In non-pregnant cattle immunocompetent animal, BVD is normally mild with no obvious clinical signs. In this subclinical form is seen in which body temperature may marginally rise and mild leukopenia and agalactia may be seen. When clinical disease occur in these animals, morbidity is high amongst cattle of 6-12 months of age and pyrexia and leukopenia is seen. Clinical signs more commonly include depression, anorexia, occulo-nasal discharge, decreased milk production and pneumonia like signs. Because of significant leukopenia, hampering the host’s defences against invading pathogens leading to immunosupression

Haemorrhagic syndrome occurs due to BVDV-2 is characterised by severe thrombocytopaenia leading to haematochezia, petechiation and epistaxis.

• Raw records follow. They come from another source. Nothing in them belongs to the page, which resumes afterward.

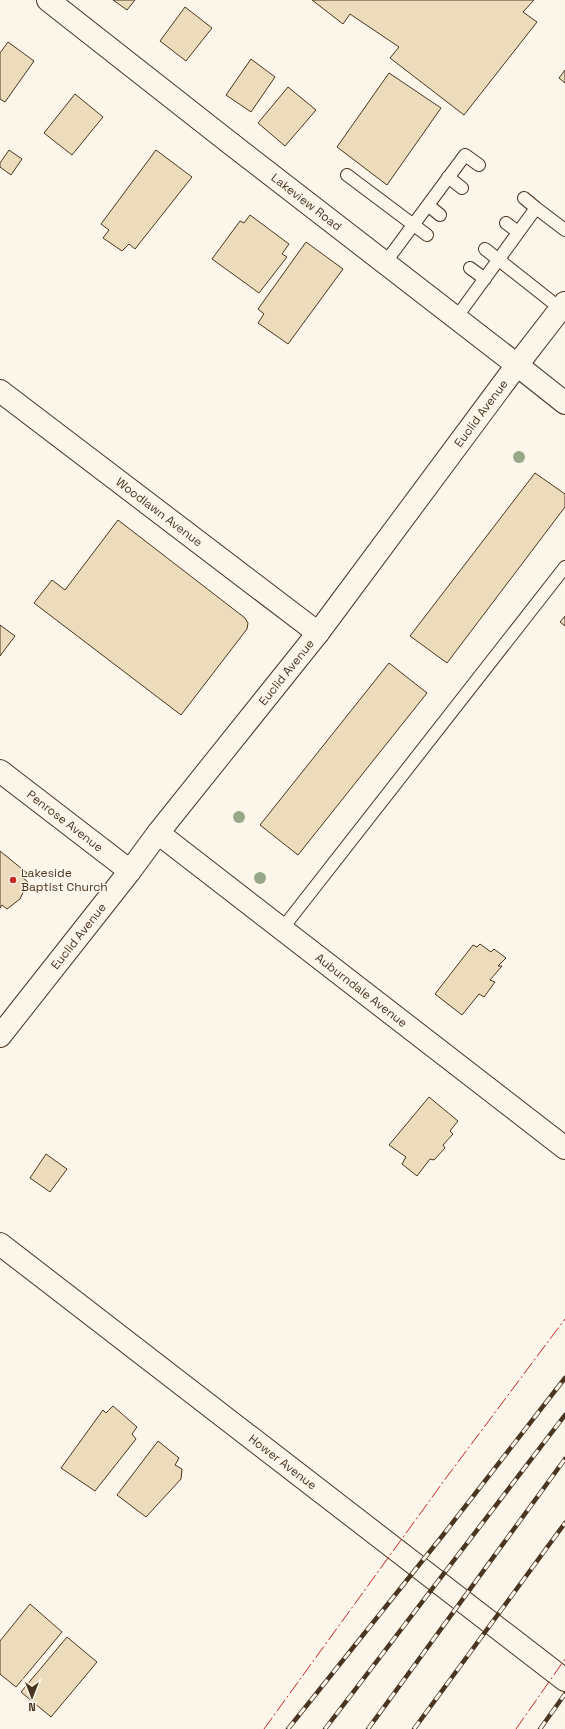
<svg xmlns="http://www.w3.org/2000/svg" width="565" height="1729" font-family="'Space Grotesk',sans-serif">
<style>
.building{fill:#ecdcbc;stroke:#4a3520}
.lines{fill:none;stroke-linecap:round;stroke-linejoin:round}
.service-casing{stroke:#4a3520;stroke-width:14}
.minor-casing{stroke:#4a3520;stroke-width:24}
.tertiary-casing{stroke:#4a3520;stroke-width:24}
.primary-casing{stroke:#4a3520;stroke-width:24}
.service{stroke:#fbf6e9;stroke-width:12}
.minor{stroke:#fbf6e9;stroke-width:22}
.tertiary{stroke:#fbf6e9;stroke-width:22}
.primary{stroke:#fbf6e9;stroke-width:22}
.rail-casing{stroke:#4a3520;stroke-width:4.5}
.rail{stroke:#fbf6e9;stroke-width:3;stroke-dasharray:9;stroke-linecap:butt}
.power{stroke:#c62828;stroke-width:1;stroke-dasharray:14 3 2 3;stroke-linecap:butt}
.tree{fill:#96a887}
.poi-dot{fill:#c62828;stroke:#fbf6e9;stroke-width:1.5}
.labels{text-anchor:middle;stroke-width:3;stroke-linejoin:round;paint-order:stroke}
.street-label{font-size:12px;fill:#4a3520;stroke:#fbf6e9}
.poi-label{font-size:12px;fill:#4a3520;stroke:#fbf6e9;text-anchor:start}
</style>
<rect width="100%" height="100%" fill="#fbf6e9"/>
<path class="building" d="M 113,0 L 135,0 L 127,10 Z
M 312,0 L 534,0 L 523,12 L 537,22 L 464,115 L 390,58 L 399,47 L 350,14 L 343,24 Z
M 185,7 L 212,28 L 186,61 L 160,41 Z
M 8,42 L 34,61 L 5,102 L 0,99 L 0,53 Z
M 251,59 L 275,77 L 251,112 L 226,95 Z
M 565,70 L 565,83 L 559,78 Z
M 389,73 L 441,108 L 387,185 L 337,147 Z
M 288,87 L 316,110 L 285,146 L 258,123 Z
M 75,94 L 103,117 L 72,155 L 44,133 Z
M 9,150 L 22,159 L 11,175 L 0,167 L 0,163 Z
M 156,150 L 192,177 L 135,249 L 129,244 L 122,251 L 103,238 L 109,230 L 101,224 Z
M 250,215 L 289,244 L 282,254 L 287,257 L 259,293 L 212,259 L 240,221 L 244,223 Z
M 306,242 L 343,269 L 288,344 L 258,323 L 264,314 L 258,309 Z
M 535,473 L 565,494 L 565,507 L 447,663 L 410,636 Z
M 118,520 L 245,618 L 248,623 L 247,629 L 181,715 L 34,603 L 52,580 L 65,590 Z
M 565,616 L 565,626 L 560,622 Z
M 0,625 L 15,636 L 0,656 Z
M 389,663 L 427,693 L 298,855 L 260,825 Z
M 0,851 L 27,873 L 23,878 L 28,882 L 20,899 L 7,909 L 2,905 L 0,908 Z
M 480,944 L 491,952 L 494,949 L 506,958 L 498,966 L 502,966 L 490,980 L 495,982 L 484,997 L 479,994 L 462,1015 L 435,994 L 473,945 L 477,947 Z
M 429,1097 L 458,1121 L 450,1131 L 453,1134 L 443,1145 L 445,1148 L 434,1160 L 430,1159 L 417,1176 L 402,1164 L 406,1157 L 389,1145 Z
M 46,1154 L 67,1169 L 50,1192 L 30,1178 Z
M 113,1406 L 137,1427 L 132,1434 L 136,1439 L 95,1491 L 61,1468 L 103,1410 L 106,1413 Z
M 158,1441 L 179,1458 L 175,1465 L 182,1469 L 181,1479 L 146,1517 L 117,1495 Z
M 30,1604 L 62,1632 L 16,1687 L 0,1674 L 0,1641 Z
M 67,1637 L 97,1662 L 51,1717 L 21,1692 Z"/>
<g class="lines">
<g class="service-casing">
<path id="service" d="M 347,175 L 427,235
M 448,177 L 462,188
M 428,205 L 440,215
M 536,208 L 565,230
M 506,223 L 518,232
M 485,249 L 561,309
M 385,263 L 465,155 L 479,165
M 470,268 L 485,279
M 456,318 L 536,208 L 524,198
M 282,929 L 565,567"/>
</g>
<g class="minor-casing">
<g id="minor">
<path id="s1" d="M 48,0 L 230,143 L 517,365"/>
<path id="s2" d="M 0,391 L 318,633"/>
<path id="s3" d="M 0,771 L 130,871"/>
<path id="s4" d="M 158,833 L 565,1148"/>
<path id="s5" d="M 0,1244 L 565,1680"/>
</g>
</g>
<g class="tertiary-casing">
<path id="tertiary" d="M 517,365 L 565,403"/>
</g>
<g class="primary-casing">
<g id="primary">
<path id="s6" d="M 0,1036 L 130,871 L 158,833 L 318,633 L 517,365 L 565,303"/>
</g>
</g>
<use href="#service" class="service"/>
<use href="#minor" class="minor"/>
<use href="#tertiary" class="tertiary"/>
<use href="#primary" class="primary"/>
<g class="rail-casing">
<path id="rail" d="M 288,1729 L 443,1535 L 565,1378
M 325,1729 L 565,1415
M 368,1729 L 565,1459
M 414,1729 L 565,1523
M 540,1729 L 565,1694"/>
</g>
<use href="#rail" class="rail"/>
<path class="power" d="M 264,1729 L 446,1478 L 565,1319
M 516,1729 L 565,1659"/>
</g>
<g class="tree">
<circle cx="519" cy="457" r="6"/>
<circle cx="239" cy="817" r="6"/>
<circle cx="260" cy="878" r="6"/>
</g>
<circle class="poi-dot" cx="13" cy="880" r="4"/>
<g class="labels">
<g class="street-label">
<text dy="4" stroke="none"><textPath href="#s1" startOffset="328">Lakeview Road</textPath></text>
<text dy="4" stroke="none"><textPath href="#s6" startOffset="787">Euclid Avenue</textPath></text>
<text dy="4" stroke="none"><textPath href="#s2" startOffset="200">Woodlawn Avenue</textPath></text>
<text dy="4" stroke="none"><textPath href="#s6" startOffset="463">Euclid Avenue</textPath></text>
<text dy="4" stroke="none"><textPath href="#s3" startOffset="82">Penrose Avenue</textPath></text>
<text dy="4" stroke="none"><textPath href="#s6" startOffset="127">Euclid Avenue</textPath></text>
<text dy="4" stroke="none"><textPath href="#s4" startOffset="257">Auburndale Avenue</textPath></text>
<text dy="4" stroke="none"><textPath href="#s5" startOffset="357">Hower Avenue</textPath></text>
</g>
<g class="poi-label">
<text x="21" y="877">Lakeside<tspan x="21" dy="14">Baptist Church</tspan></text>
</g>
</g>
<g transform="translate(32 1697) rotate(180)" stroke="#fbf6e9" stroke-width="3" paint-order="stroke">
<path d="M0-3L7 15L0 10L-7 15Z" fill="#4a3520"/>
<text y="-6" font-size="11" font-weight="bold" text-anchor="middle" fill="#4a3520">N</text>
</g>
</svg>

In pregnant animals, acute BVDV infection occurs and animal may show any of the clinical manifestations that are seen in non-pregnant animals. BVDV is able to cross the placenta and infect the developing foetus and so there may be additional outcomes of infection that depend on the stage of gestation.

• Infection at the time of insemination: reduced conception rates and early embryonic death is increased
• Foetal infection in the first trimester (50-100 days): Result in death or birth of persistently infected (PI) calves.
• Transplacental infection between days 100 and 150: Congenital defects occur and common congenital abnormalities include defects of the thymus, ocular changes and cerebellar hypoplasia. Calves with cerebellar hypoplasia ataxic, reluctant to stand and may suffer tremors, and ocular pathology often causes blindness and cataracts.
• Infection in the third trimester trimester (over 180-200 days): Birth to seropositive calves.

Clinical picture in Mucosal Disease
Persistent infection with BVDV is the prerequisite for developing mucosal disease. Mucosal disease arises from superinfection of persistently infected animals with a cytopathic virus antigenically similar to the original, non-cytopathic strain persisting in the animal. Mucosal disease is fatal condition seen in  6-18 month-old cattle. Disease follows a course of several days to weeks and intially presents as pyrexia, depression and weakness. Lesions are localised to mucosal surfaces which include the oral mucosa, tongue, external nares, nasal cavities and conjunctiva, where large lesions cause excessive salivation, lacrimation, and oculo-nasal discharge. The coronet and interdigital surface causing the animal to become disinclined to walk and eventually recumbent.

 Diagnosis

1. ELISA
2. Viral isolation
3. Immunohistochemistry
4. PCR assay

Treatment
Acute BVDV infection is usually mild and does not require treatment, and treatment of more severe cases is symptomatic and supportive

Control of disease
Effective biosecurity, strategic testing, elimination of persistently infected animals, and vaccination strategies can help in controlling the infection.